The Smithsonian became very interested in the Plenge site which resulted in Ziegler' s donating most of his Plenge site collection to Dennis Stanford, Director of Paleo Indian Studies at the Museum of Natural History, Smithsonian Institution, in Washington D.C. The collection was donated in two installments consisting of 15,799 artifacts from Paleo Indian times right up to the contact with Europeans.

Following his service in the Korean War, Leonard moved to Asbury, and in 1954, went to work at the Asbury Graphite Mills, which later became Asbury Carbons, Inc.
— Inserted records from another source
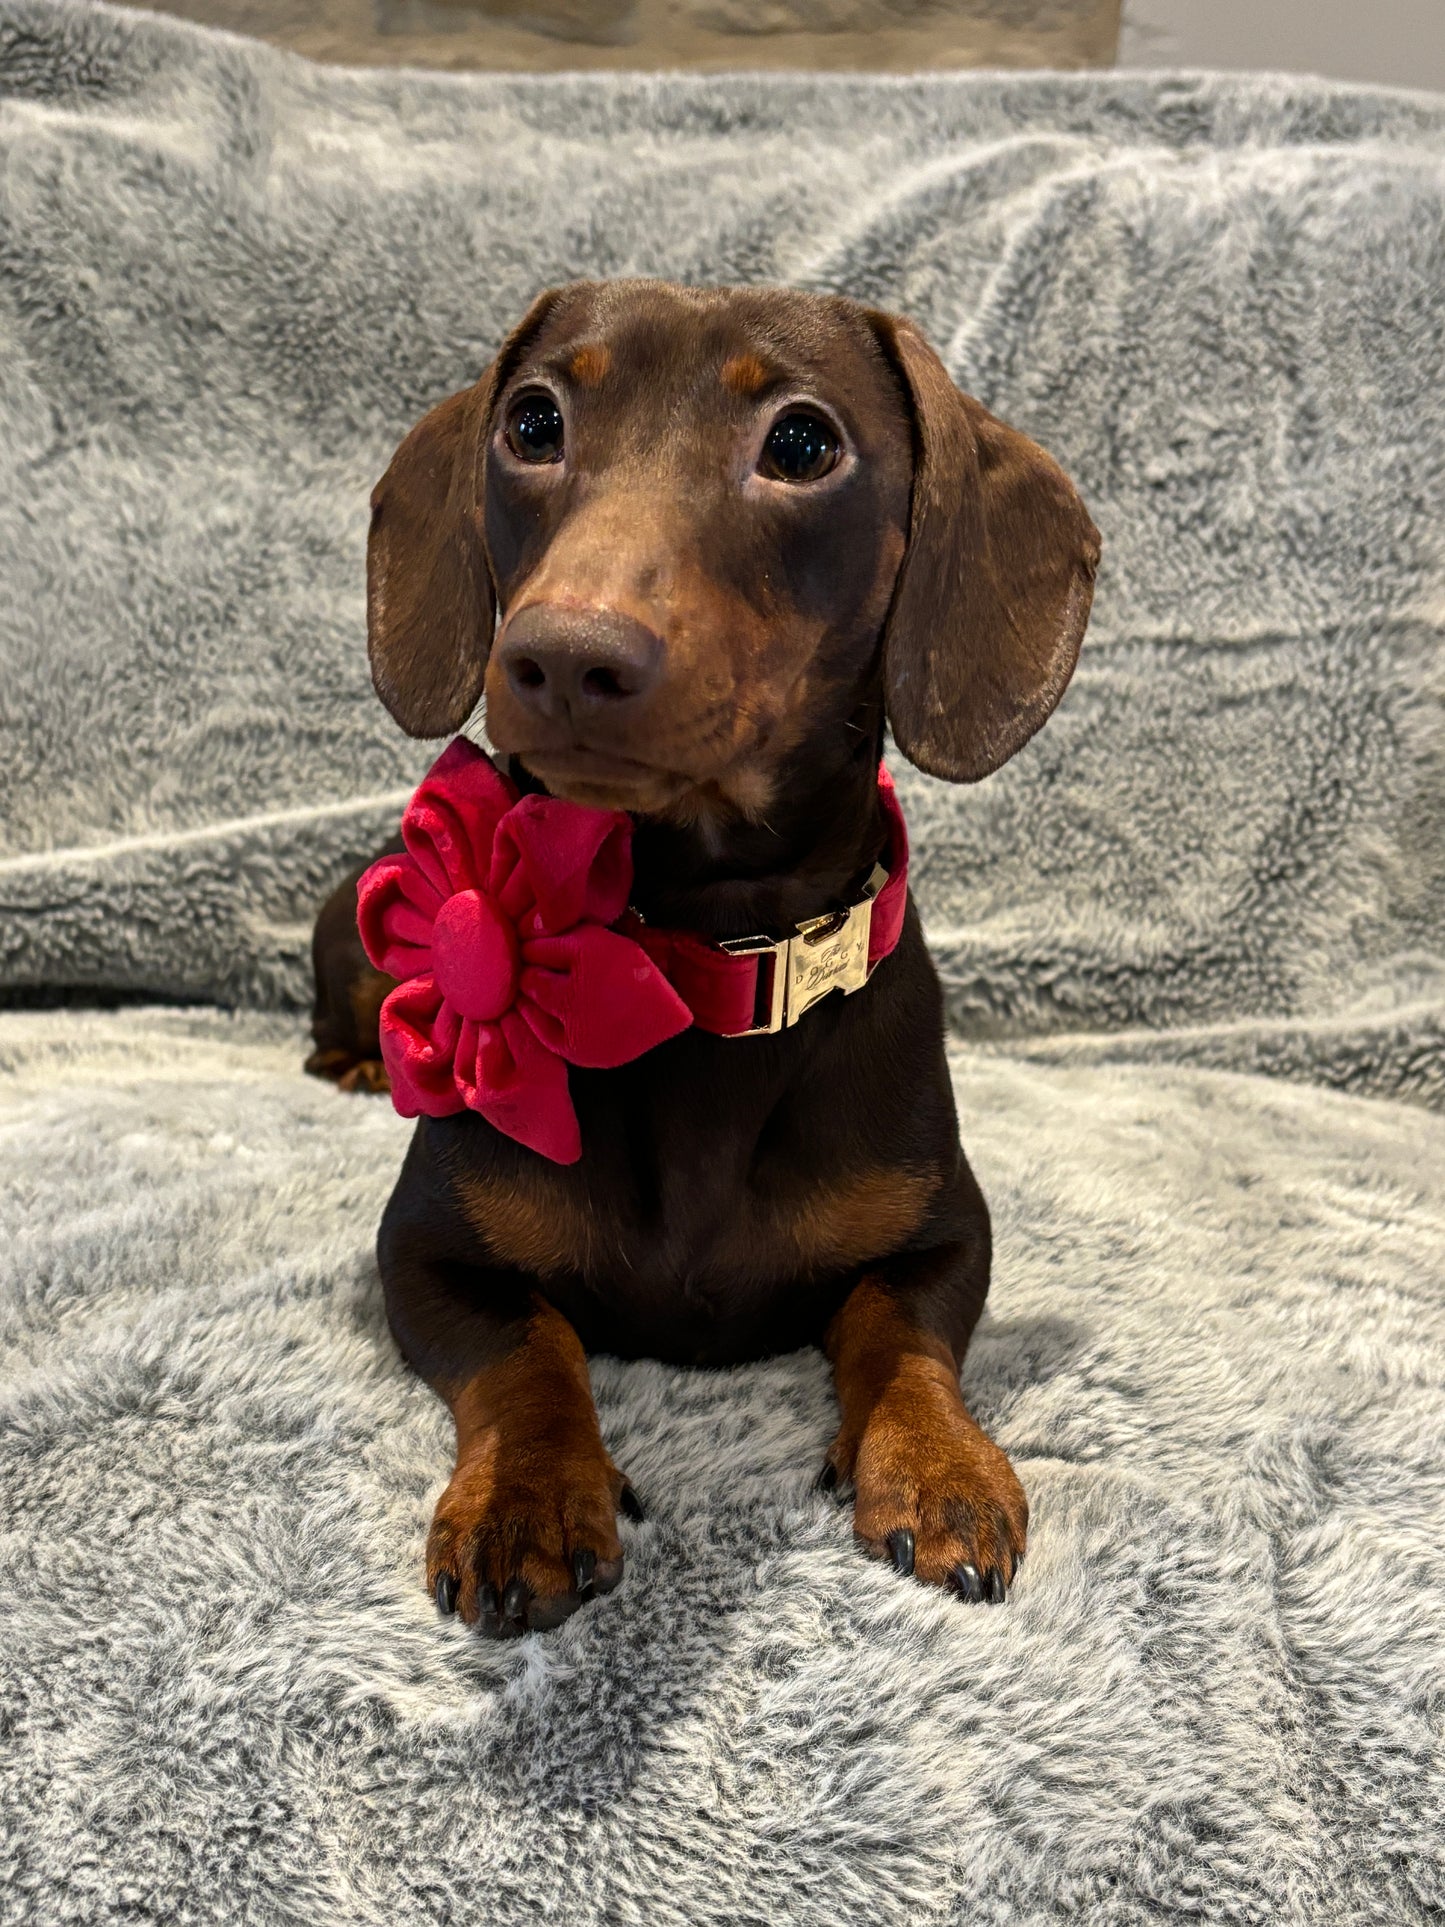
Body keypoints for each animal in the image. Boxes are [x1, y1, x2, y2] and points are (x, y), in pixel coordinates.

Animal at [306, 279, 1094, 1641]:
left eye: (800, 442)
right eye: (531, 421)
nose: (564, 655)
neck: (698, 959)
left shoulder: (944, 1229)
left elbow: (900, 1331)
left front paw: (934, 1462)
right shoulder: (424, 1250)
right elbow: (527, 1347)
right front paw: (528, 1495)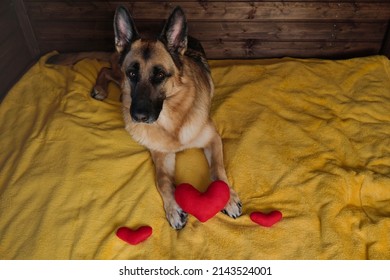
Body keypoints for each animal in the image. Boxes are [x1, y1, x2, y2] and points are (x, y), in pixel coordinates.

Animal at [50, 6, 241, 230]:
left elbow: (218, 170)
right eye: (132, 73)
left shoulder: (213, 139)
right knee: (106, 70)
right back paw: (100, 89)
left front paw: (228, 199)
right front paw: (173, 209)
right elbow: (163, 182)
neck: (172, 122)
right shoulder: (161, 154)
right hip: (119, 77)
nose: (138, 116)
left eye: (159, 75)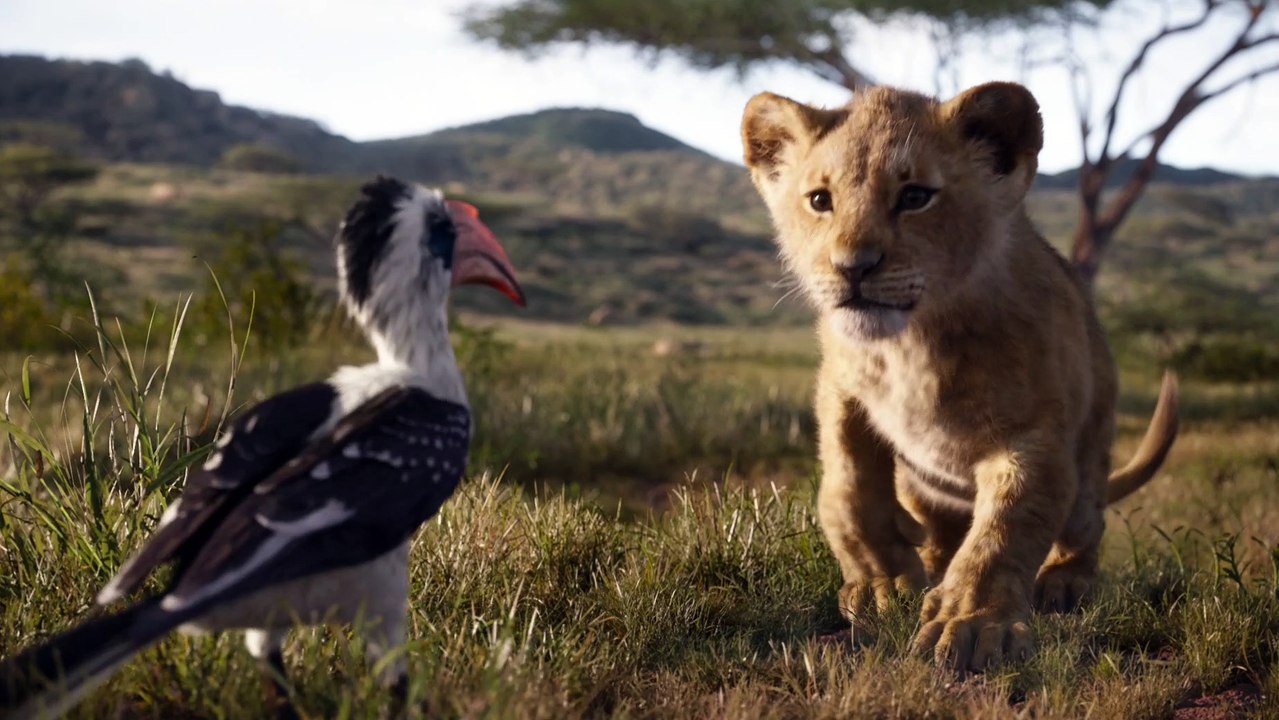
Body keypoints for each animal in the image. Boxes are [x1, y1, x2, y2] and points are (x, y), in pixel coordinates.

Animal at [740, 81, 1179, 672]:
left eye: (915, 197)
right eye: (819, 201)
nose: (852, 267)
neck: (910, 343)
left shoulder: (1034, 435)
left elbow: (1003, 532)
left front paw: (972, 625)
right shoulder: (841, 389)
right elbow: (849, 489)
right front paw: (882, 586)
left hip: (1091, 458)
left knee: (1082, 526)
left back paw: (1063, 584)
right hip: (921, 488)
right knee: (941, 532)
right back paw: (930, 564)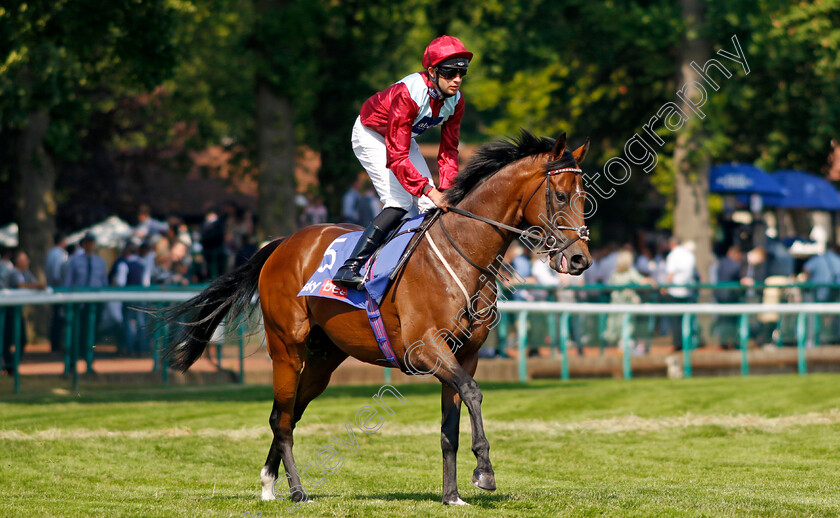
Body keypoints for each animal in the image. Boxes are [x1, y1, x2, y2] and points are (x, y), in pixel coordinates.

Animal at [162, 131, 592, 508]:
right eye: (560, 195)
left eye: (585, 198)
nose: (579, 259)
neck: (464, 255)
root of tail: (282, 243)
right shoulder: (425, 349)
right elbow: (473, 393)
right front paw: (484, 472)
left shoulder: (464, 355)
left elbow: (450, 427)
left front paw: (451, 496)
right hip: (286, 348)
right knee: (281, 420)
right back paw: (297, 492)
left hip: (322, 359)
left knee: (288, 412)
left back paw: (269, 484)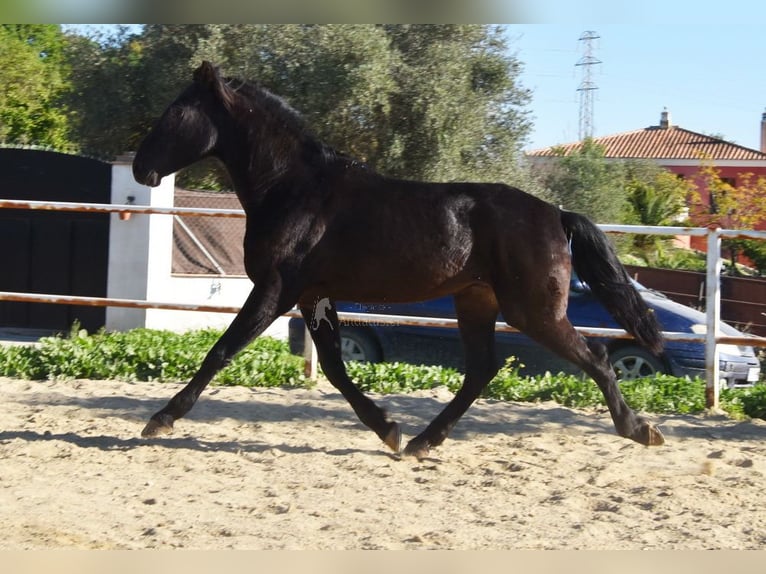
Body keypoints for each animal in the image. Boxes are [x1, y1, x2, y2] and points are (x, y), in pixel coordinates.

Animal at [134, 63, 664, 460]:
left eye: (177, 111)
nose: (141, 168)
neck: (294, 188)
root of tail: (555, 213)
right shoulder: (312, 295)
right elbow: (334, 367)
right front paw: (387, 428)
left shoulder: (276, 288)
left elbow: (222, 350)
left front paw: (160, 420)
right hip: (477, 301)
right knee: (482, 370)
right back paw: (422, 442)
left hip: (532, 311)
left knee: (594, 357)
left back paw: (640, 429)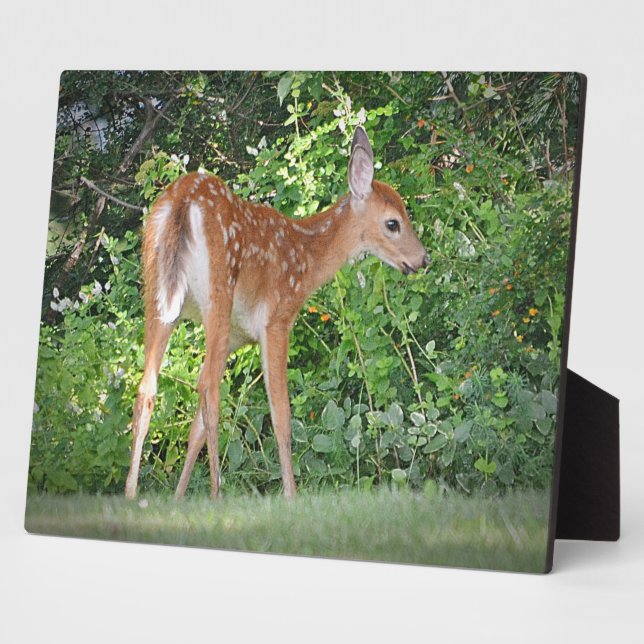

He became intrigued about the early history of the region and especially with the Indian artifacts he began to accumulate by walking the farm fields after plowing in the spring of the year. He served as a founding member of the Asbury Volunteer Fire Company. He served on the Franklin Township School Board and the Franklin Township Historical Commission.. At his retirement in 1991, he left as Executive Vice President of Asbury Carbons, Inc., the parent company of its many Divisions World Wide, and President of its Anthracite Industries, one of its Divisions in Sunbury, PA.

Leonard continues to be active in the archaeology field and is a member of the Forks of the Delaware Chapter #14, and life member of Society of Pennsylvania Archaeology, as well as a life member of the New Jersey Archaeological Society. He was also active in Veterans affairs and was Commander of the Harry F.W. Johnson Post 379 of Bethlehem, PA, Trumpet player in the American Legion Band of Bethlehem, PA, Past Commander of The Northampton County American Legion and Deputy Commander and Chaplin of the 30th District American Legion of Pennsylvania.

Leonard will have on display a large portion of his remaining collection at the upcoming lecture on April 23rd, which is part of the High Bridge Cultural and Heritage Committee Speaker Series. The presentation will take place on Monday, April 23, at 7:30 PM in the High Bridge Emergency Squad Building, 95 West Main Street (Route 513), High Bridge, NJ 08829.